*** Record extracts Section Begins ***
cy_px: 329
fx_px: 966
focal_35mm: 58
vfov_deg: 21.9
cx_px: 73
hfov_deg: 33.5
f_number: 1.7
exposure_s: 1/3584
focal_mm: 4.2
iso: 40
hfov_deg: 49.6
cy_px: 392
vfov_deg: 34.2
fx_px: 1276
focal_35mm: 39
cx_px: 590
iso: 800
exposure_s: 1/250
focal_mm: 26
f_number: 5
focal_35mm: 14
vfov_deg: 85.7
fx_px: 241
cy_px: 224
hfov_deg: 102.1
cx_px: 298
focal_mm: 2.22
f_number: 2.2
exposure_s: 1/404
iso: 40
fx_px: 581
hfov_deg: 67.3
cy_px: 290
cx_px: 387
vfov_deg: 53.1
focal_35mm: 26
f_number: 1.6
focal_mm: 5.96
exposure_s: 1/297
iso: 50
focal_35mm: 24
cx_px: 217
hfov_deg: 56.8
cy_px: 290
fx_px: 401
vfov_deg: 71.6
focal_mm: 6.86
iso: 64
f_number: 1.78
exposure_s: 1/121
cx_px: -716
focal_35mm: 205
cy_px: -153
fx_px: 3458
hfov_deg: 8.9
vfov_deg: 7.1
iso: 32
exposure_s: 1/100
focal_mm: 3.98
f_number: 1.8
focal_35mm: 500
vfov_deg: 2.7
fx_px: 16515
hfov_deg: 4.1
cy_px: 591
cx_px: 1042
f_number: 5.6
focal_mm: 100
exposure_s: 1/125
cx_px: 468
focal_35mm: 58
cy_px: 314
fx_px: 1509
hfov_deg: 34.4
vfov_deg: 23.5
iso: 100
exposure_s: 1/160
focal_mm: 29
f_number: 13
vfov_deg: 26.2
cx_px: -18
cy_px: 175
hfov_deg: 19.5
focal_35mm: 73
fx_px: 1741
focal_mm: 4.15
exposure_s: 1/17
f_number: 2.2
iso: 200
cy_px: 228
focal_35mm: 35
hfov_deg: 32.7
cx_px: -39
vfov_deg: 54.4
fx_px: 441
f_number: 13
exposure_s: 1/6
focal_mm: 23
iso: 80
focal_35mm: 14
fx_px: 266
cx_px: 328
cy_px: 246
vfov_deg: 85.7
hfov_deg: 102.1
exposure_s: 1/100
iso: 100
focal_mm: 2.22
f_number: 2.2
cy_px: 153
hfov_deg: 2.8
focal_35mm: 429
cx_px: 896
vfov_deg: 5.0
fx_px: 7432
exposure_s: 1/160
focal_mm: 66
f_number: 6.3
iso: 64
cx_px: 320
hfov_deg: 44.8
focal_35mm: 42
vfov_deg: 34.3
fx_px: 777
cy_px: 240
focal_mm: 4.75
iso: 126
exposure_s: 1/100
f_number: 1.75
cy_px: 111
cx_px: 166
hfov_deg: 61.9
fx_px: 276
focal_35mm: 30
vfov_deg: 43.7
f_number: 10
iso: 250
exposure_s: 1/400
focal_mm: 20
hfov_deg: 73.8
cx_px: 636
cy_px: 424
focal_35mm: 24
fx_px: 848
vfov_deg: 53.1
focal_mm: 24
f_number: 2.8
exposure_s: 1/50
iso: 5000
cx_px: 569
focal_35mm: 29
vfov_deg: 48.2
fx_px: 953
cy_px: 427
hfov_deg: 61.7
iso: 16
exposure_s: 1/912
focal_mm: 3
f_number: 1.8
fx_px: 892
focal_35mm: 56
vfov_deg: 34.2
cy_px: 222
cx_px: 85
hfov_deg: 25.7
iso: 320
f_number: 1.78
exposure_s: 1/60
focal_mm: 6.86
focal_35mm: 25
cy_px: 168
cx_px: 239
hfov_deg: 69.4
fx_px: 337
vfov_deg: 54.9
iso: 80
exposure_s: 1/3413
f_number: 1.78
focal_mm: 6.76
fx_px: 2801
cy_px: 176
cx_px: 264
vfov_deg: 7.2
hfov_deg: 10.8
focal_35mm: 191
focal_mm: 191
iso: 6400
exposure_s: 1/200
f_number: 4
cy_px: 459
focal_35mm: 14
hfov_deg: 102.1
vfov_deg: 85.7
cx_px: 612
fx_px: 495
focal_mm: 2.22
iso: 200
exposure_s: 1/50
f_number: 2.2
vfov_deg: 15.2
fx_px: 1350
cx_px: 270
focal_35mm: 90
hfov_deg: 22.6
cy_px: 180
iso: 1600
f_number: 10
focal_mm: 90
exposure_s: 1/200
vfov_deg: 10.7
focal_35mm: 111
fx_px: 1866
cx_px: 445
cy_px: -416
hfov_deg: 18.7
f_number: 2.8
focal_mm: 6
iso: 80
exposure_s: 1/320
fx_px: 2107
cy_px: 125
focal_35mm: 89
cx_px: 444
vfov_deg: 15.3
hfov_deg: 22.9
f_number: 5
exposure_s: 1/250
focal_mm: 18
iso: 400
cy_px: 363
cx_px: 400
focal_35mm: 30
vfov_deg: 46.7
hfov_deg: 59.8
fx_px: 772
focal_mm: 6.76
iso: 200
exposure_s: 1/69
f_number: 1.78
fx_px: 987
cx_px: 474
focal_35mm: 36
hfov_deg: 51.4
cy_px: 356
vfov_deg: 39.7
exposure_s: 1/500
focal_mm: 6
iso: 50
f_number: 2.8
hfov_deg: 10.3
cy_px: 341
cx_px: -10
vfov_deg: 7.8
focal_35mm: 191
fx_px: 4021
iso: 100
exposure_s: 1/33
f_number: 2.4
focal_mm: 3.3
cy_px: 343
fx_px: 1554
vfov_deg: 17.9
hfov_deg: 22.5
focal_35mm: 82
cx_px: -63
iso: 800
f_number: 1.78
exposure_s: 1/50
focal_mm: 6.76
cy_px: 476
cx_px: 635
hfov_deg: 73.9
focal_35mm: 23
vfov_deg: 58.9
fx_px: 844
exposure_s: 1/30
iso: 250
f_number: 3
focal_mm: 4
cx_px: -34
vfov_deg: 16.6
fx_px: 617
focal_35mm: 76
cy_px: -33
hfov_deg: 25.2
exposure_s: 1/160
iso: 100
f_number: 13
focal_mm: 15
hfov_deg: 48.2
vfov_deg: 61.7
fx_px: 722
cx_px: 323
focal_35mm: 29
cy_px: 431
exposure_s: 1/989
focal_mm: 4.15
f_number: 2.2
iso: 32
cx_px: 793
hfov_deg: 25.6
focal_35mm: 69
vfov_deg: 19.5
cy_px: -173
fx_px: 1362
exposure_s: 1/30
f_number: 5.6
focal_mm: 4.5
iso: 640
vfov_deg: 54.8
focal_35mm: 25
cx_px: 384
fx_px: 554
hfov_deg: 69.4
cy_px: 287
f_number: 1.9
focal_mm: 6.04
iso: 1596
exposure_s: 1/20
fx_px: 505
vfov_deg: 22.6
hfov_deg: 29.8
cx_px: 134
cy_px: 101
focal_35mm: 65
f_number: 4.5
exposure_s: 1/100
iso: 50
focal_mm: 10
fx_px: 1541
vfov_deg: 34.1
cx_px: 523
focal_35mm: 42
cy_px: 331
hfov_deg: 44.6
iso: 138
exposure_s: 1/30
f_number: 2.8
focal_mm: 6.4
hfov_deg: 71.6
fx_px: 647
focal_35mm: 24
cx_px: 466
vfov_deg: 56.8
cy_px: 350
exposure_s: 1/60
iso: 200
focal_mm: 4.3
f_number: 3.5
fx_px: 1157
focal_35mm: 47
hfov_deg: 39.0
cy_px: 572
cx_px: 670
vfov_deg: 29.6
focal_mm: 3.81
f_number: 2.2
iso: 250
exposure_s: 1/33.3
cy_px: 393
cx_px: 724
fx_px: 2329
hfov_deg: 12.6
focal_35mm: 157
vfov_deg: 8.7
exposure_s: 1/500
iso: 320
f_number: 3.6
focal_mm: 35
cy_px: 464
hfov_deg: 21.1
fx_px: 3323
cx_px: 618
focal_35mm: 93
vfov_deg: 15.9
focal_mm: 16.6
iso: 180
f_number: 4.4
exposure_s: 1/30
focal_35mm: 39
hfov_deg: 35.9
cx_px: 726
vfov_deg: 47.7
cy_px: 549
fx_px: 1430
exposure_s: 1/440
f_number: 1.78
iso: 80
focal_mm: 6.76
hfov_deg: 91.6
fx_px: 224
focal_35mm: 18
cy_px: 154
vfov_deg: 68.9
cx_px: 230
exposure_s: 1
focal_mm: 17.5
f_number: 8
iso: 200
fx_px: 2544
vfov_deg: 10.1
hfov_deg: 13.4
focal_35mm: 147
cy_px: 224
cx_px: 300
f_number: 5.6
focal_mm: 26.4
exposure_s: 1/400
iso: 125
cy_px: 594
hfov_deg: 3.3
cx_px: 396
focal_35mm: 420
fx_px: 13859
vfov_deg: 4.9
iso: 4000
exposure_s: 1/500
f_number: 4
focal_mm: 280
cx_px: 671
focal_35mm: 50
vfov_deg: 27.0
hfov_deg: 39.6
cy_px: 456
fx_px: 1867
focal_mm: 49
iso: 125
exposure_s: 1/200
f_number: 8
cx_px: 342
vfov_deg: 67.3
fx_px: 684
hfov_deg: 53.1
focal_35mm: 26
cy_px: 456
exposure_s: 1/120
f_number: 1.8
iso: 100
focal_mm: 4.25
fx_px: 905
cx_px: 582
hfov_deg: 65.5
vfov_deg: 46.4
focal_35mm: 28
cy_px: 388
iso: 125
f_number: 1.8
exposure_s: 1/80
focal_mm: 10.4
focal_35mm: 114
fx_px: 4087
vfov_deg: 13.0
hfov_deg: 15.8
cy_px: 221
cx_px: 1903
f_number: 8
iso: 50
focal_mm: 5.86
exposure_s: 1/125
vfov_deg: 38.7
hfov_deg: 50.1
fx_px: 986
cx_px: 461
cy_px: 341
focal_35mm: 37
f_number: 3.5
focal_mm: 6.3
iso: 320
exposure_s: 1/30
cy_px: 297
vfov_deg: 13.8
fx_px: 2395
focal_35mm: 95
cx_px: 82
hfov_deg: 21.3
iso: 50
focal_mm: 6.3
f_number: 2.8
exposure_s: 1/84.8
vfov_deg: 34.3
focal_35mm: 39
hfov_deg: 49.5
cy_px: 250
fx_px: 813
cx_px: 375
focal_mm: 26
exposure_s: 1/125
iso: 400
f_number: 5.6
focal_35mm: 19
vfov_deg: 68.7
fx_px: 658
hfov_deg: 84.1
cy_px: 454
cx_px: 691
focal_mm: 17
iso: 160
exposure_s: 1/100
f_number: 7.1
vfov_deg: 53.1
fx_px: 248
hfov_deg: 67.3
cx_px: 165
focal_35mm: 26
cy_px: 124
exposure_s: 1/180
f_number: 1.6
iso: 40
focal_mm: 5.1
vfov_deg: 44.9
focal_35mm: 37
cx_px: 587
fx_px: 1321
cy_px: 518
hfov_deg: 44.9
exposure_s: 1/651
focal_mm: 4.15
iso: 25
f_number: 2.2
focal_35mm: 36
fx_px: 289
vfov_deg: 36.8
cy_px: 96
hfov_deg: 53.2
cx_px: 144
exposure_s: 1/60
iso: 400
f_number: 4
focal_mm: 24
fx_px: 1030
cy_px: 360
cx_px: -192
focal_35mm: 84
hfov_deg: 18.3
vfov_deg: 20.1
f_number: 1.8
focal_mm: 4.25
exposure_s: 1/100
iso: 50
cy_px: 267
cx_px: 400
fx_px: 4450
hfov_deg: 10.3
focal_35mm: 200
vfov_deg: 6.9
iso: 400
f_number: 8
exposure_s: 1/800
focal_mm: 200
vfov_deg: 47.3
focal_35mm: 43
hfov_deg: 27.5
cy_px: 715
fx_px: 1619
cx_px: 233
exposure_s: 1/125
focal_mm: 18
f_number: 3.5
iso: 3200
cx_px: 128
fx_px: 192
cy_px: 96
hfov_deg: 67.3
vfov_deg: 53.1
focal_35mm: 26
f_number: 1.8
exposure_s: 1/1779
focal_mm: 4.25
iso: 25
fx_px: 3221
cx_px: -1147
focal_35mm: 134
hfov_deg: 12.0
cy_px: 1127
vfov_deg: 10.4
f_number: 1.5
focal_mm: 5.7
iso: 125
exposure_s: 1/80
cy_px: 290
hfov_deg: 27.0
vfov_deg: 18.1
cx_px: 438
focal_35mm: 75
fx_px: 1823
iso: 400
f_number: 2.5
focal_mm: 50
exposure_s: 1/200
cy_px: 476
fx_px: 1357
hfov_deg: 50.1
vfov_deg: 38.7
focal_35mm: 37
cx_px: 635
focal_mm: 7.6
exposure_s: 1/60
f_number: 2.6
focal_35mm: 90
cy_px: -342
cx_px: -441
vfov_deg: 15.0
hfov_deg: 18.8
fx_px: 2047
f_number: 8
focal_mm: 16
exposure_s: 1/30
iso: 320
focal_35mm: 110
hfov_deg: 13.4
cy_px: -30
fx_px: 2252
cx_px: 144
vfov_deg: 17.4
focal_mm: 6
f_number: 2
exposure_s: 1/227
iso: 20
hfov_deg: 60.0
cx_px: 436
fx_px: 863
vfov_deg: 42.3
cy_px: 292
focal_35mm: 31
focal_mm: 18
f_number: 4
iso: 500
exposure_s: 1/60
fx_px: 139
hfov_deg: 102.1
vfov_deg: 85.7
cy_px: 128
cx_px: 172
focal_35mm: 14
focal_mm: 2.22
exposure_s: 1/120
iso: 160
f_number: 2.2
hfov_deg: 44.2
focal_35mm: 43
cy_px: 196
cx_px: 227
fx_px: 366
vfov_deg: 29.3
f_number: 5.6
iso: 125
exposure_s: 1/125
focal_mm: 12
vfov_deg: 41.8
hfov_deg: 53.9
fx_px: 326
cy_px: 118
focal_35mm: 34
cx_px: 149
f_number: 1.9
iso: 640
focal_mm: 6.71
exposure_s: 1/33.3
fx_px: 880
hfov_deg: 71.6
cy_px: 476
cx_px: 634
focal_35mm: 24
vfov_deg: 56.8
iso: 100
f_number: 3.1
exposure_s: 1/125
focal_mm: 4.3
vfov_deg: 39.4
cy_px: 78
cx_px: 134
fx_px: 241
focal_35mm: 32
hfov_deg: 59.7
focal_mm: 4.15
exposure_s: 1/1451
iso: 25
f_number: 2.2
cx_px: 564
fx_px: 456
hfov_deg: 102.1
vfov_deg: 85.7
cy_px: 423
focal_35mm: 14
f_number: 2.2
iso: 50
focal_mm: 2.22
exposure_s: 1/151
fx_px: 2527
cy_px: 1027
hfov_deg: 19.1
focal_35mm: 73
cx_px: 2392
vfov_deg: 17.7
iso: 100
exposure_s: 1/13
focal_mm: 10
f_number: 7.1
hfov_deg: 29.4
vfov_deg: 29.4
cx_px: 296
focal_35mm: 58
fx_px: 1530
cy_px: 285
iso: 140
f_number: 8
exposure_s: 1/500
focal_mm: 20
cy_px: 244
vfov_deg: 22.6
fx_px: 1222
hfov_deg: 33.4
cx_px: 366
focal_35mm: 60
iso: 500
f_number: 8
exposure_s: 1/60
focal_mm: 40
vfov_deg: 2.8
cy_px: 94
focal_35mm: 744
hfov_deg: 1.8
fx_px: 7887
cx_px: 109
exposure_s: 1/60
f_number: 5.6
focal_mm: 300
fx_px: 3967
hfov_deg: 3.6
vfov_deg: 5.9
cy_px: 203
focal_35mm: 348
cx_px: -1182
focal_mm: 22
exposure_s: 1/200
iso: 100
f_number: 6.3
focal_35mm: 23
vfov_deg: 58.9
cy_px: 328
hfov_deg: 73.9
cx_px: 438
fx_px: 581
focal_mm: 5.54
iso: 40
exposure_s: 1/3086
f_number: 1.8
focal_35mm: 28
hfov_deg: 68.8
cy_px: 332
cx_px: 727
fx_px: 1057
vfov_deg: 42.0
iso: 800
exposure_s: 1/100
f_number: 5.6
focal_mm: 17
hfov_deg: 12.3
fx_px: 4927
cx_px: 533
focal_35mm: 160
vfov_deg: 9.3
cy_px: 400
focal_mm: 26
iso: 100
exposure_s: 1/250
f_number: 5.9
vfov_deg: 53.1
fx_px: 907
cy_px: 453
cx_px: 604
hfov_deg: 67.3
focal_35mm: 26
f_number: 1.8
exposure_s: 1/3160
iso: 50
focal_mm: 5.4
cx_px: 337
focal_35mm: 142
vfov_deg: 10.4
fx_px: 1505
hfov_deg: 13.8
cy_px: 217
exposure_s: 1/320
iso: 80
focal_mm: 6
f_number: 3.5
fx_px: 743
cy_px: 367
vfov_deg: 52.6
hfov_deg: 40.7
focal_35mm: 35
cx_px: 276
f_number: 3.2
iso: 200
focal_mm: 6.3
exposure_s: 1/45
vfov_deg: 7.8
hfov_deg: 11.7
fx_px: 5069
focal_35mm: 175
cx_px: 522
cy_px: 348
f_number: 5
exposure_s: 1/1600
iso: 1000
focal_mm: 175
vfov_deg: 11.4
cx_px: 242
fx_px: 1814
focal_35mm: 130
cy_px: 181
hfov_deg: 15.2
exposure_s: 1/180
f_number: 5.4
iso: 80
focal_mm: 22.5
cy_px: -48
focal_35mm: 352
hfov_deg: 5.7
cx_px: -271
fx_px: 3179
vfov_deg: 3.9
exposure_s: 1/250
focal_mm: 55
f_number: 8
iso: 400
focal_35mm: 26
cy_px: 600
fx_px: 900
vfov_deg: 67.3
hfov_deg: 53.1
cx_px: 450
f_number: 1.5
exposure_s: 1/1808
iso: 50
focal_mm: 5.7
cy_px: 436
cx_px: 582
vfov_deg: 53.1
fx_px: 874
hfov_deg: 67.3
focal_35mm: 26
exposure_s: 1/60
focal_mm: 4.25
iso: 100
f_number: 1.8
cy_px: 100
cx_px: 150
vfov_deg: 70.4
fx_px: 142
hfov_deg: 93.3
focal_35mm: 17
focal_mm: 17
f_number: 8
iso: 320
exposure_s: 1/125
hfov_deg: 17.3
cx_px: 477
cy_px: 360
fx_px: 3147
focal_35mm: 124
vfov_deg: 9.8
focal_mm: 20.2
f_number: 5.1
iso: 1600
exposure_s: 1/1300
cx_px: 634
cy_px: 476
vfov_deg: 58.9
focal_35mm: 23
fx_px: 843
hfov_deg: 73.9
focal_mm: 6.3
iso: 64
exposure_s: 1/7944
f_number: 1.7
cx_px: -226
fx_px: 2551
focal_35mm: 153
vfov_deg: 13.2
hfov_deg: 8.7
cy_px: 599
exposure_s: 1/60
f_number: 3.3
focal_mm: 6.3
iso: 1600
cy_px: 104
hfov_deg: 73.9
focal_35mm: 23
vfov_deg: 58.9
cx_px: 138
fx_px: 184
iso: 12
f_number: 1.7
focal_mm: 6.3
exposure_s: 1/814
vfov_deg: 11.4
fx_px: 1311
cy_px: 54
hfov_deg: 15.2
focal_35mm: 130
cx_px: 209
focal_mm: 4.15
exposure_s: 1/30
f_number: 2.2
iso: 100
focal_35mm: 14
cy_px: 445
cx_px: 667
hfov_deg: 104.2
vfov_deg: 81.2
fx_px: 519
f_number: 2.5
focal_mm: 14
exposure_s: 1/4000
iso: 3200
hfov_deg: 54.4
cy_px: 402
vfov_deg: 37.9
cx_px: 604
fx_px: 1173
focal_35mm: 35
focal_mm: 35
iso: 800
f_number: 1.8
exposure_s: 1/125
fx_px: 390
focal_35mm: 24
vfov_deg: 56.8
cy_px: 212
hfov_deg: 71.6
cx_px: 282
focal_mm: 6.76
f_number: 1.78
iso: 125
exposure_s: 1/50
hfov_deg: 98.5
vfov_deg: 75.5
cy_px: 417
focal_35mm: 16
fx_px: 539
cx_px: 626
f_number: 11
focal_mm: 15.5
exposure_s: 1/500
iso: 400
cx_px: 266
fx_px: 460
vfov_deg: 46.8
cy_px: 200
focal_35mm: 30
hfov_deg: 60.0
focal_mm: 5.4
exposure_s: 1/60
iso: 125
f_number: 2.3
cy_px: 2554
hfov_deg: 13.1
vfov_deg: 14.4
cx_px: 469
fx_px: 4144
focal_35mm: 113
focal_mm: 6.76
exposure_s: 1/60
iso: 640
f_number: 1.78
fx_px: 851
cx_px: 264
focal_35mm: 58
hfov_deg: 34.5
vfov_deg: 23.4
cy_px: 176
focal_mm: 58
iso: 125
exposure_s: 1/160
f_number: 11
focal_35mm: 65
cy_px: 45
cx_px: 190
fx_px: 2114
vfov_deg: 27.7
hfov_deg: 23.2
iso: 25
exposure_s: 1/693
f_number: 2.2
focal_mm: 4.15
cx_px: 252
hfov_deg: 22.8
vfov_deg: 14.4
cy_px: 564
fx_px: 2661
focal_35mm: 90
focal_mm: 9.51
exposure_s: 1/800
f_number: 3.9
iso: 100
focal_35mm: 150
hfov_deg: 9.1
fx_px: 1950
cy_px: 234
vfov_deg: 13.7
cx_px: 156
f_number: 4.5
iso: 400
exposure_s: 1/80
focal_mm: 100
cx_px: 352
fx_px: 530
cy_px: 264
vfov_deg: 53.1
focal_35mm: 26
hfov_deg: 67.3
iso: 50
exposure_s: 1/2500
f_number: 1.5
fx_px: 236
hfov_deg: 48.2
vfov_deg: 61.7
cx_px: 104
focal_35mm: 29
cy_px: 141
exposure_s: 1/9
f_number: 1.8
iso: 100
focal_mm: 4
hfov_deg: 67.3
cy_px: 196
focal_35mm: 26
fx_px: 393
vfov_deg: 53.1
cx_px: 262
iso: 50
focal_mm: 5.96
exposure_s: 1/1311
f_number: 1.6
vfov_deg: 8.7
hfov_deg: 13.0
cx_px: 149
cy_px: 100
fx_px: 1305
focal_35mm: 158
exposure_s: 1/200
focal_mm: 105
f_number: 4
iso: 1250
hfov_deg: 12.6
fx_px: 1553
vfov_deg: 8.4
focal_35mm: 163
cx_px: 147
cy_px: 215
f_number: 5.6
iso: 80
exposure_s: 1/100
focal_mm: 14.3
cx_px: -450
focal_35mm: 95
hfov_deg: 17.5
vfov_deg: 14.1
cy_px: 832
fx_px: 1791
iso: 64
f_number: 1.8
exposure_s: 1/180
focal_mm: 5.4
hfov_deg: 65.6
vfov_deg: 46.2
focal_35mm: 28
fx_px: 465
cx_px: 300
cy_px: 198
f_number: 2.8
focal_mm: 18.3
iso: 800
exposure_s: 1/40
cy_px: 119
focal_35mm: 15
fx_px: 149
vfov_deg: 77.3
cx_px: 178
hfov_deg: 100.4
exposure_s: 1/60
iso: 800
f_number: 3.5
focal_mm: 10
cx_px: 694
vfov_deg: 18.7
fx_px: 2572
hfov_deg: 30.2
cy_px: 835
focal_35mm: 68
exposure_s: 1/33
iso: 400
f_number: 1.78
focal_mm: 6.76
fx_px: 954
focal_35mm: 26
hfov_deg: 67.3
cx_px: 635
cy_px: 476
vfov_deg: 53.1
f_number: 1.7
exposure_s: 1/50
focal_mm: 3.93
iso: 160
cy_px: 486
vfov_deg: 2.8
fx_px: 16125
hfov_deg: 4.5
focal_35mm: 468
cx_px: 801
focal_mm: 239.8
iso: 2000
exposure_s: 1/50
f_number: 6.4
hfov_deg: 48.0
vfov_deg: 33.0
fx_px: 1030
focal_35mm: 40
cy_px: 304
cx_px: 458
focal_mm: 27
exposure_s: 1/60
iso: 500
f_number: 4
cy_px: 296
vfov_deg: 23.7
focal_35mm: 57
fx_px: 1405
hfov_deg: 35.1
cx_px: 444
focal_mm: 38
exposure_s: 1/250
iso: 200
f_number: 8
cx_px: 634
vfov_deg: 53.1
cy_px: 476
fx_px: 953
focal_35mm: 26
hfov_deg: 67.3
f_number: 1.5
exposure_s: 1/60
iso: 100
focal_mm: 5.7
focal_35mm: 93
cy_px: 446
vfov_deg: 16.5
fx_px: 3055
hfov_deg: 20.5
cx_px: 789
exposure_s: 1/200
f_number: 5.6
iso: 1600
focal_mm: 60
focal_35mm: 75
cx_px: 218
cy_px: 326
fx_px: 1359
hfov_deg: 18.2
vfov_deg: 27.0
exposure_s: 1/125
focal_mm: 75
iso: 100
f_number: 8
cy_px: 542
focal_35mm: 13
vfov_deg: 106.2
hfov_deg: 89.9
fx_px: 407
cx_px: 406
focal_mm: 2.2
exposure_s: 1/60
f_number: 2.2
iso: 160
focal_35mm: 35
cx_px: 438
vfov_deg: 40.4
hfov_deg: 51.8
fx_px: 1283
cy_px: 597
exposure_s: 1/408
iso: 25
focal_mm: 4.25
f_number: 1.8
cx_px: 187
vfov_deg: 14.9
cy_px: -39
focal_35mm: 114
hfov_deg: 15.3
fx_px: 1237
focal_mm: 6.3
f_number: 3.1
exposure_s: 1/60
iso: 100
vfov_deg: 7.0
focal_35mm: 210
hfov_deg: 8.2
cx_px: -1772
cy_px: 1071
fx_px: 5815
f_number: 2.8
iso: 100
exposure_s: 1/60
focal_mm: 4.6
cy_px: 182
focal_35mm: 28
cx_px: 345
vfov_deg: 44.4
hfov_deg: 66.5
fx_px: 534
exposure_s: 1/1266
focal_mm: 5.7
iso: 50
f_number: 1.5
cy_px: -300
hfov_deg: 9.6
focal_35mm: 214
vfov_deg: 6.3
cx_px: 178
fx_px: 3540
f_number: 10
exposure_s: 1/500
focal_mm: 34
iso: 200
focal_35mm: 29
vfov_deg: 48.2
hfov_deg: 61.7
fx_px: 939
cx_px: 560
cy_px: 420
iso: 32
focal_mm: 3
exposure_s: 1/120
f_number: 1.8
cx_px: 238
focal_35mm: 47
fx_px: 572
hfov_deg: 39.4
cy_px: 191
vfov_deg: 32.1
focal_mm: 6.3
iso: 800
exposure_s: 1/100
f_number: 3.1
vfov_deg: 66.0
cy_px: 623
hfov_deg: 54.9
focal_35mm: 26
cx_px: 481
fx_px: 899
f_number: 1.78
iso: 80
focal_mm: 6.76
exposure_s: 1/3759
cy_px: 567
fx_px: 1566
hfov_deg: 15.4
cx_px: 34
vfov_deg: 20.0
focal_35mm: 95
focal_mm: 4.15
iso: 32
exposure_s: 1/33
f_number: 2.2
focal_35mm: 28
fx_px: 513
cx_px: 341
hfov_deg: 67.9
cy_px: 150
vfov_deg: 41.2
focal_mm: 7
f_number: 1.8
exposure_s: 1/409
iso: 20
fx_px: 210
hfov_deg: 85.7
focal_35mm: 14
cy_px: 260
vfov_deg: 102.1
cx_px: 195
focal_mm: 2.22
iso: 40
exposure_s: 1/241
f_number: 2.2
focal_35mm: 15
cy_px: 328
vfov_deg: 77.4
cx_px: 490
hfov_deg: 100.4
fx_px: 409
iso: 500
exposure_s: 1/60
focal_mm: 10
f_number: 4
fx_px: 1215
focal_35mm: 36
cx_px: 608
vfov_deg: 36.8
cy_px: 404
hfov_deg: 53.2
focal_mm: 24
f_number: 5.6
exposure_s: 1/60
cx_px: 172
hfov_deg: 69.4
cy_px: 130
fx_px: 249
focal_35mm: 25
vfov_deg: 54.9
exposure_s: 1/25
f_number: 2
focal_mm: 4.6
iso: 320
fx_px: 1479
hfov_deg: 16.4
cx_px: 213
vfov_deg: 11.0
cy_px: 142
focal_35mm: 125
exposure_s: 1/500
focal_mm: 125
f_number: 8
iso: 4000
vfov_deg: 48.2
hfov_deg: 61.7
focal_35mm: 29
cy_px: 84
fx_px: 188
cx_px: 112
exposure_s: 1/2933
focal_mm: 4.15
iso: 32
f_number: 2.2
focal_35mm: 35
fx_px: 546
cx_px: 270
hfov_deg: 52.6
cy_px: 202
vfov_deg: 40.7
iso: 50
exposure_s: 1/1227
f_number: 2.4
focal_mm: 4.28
*** Record extracts Section Ends ***
#### [About this task]
From the first line of the entries above to the line with "fx_px: 16515", please return every line exactly, keeping both ends.

#### [Written reply]
cy_px: 329
fx_px: 966
focal_35mm: 58
vfov_deg: 21.9
cx_px: 73
hfov_deg: 33.5
f_number: 1.7
exposure_s: 1/3584
focal_mm: 4.2
iso: 40
hfov_deg: 49.6
cy_px: 392
vfov_deg: 34.2
fx_px: 1276
focal_35mm: 39
cx_px: 590
iso: 800
exposure_s: 1/250
focal_mm: 26
f_number: 5
focal_35mm: 14
vfov_deg: 85.7
fx_px: 241
cy_px: 224
hfov_deg: 102.1
cx_px: 298
focal_mm: 2.22
f_number: 2.2
exposure_s: 1/404
iso: 40
fx_px: 581
hfov_deg: 67.3
cy_px: 290
cx_px: 387
vfov_deg: 53.1
focal_35mm: 26
f_number: 1.6
focal_mm: 5.96
exposure_s: 1/297
iso: 50
focal_35mm: 24
cx_px: 217
hfov_deg: 56.8
cy_px: 290
fx_px: 401
vfov_deg: 71.6
focal_mm: 6.86
iso: 64
f_number: 1.78
exposure_s: 1/121
cx_px: -716
focal_35mm: 205
cy_px: -153
fx_px: 3458
hfov_deg: 8.9
vfov_deg: 7.1
iso: 32
exposure_s: 1/100
focal_mm: 3.98
f_number: 1.8
focal_35mm: 500
vfov_deg: 2.7
fx_px: 16515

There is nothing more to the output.